What you need to do
Output exactly the lines from the one with "[87,415,168,428] generate a" to the close of the records below, first and last included.

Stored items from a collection
□ □ □

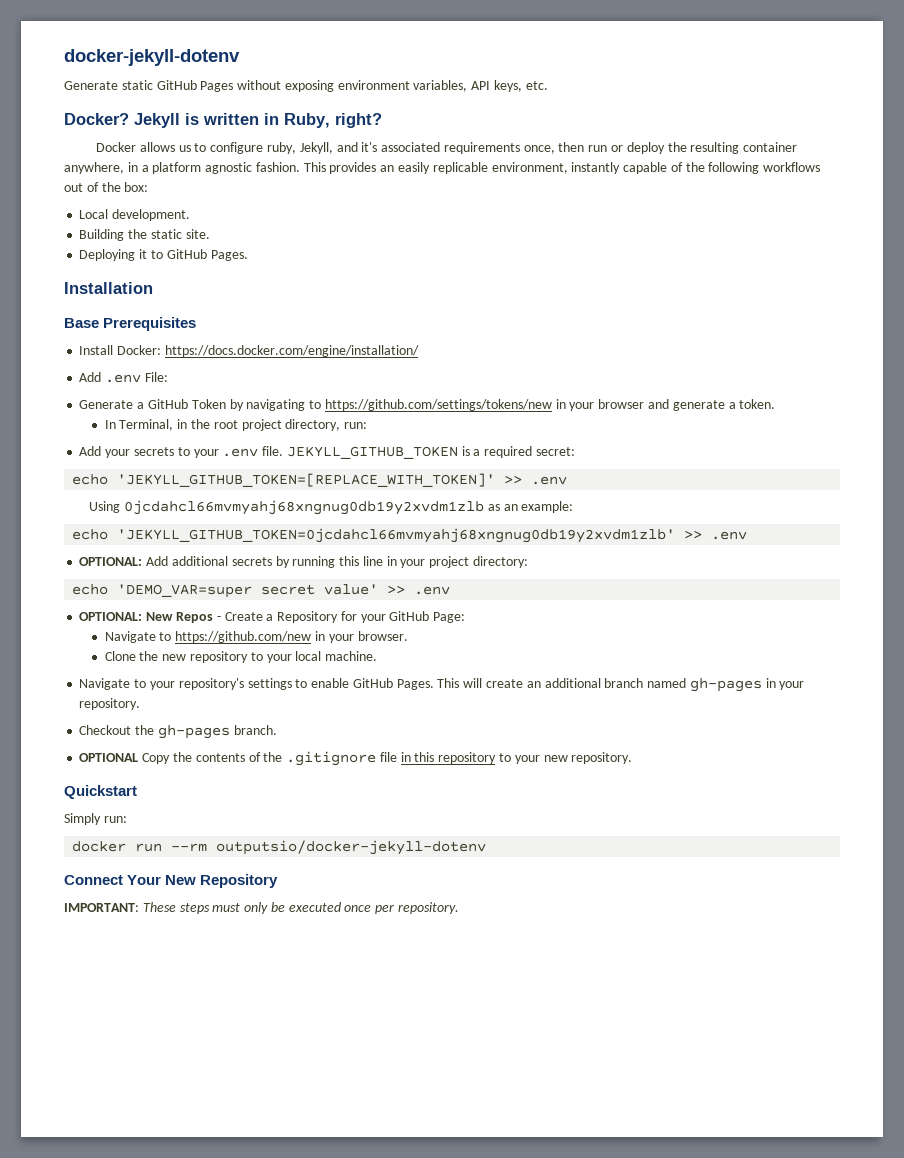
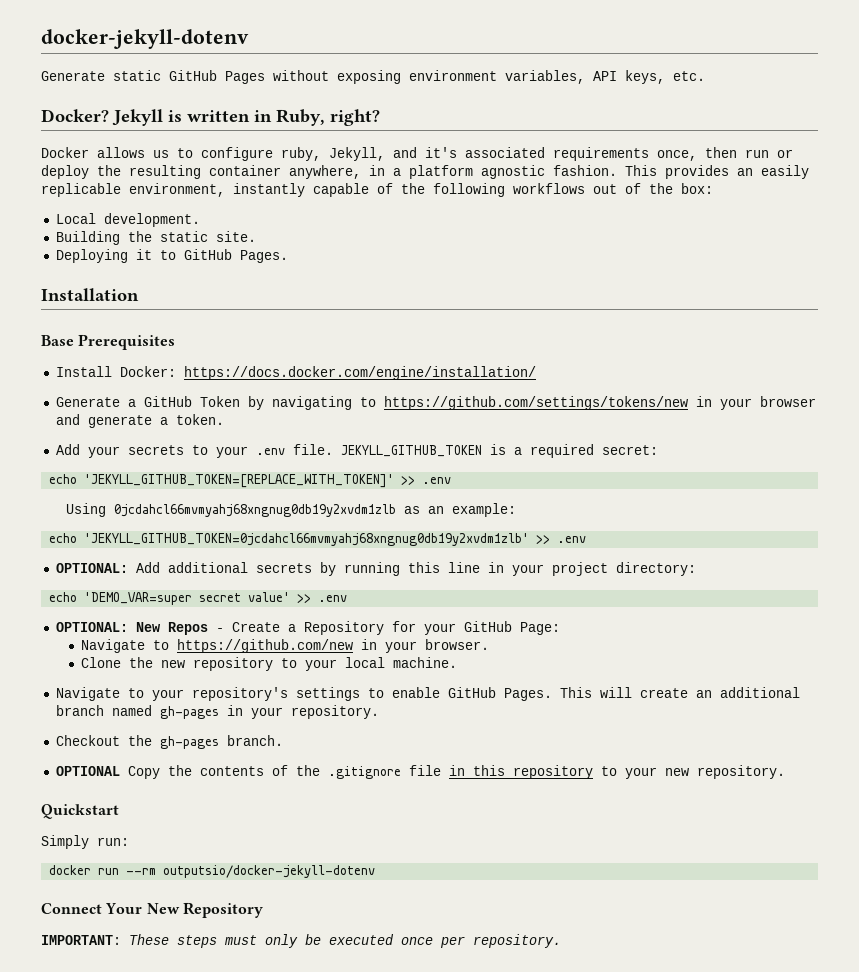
[79,372,168,383] // Add .env File: -> (536, 373) none
[104,419,368,431] // In Terminal, in the root project directory, run: -> (224, 419) none

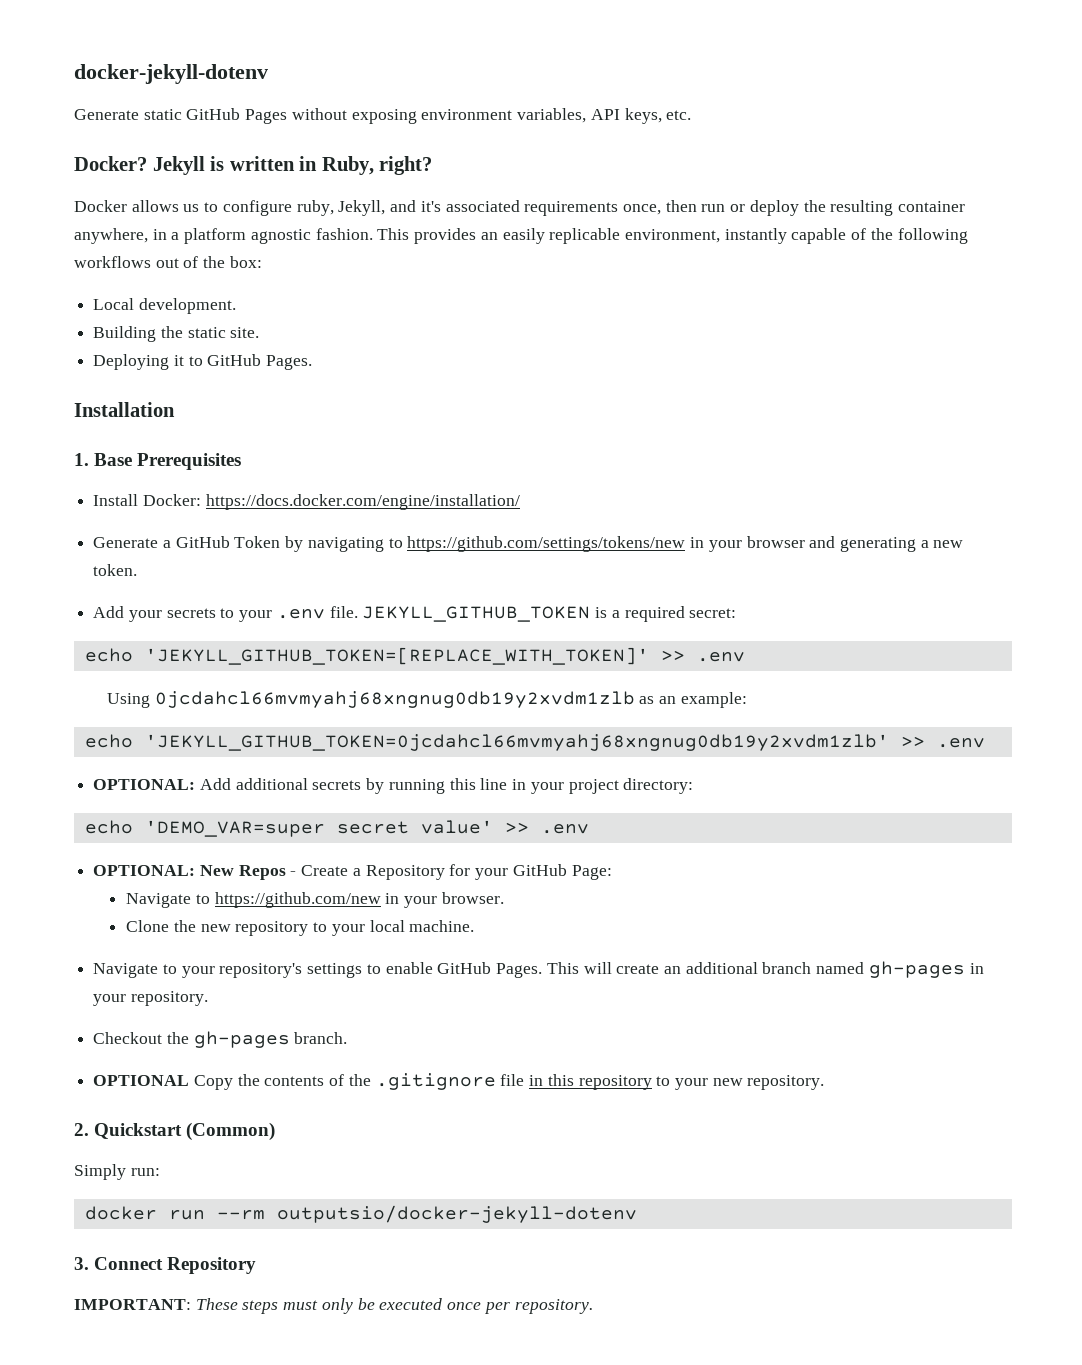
(139, 294) none -> [74,453,89,466] 1.
[87,415,168,428] generate a -> [839,537,964,552] generating a new
(785, 772) none -> [74,1123,89,1136] 2.
(119, 811) none -> [186,1122,276,1141] (Common)
[41,903,180,914] Connect Your New -> [74,1257,164,1270] 3. Connect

□ □ □

Written answer
[87,415,168,428] generate a -> [839,537,964,552] generating a new
(785, 772) none -> [74,1123,89,1136] 2.
(119, 811) none -> [186,1122,276,1141] (Common)
[41,903,180,914] Connect Your New -> [74,1257,164,1270] 3. Connect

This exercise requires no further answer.